Extracted page text data
*-*-*

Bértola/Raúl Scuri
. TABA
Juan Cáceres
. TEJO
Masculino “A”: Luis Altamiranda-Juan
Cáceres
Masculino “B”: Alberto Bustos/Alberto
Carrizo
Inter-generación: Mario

*-*-*

## Work to complete
Make an exact copy of all the lines above.

## Answer to the problem
Bértola/Raúl Scuri
. TABA
Juan Cáceres
. TEJO
Masculino “A”: Luis Altamiranda-Juan
Cáceres
Masculino “B”: Alberto Bustos/Alberto
Carrizo
Inter-generación: Mario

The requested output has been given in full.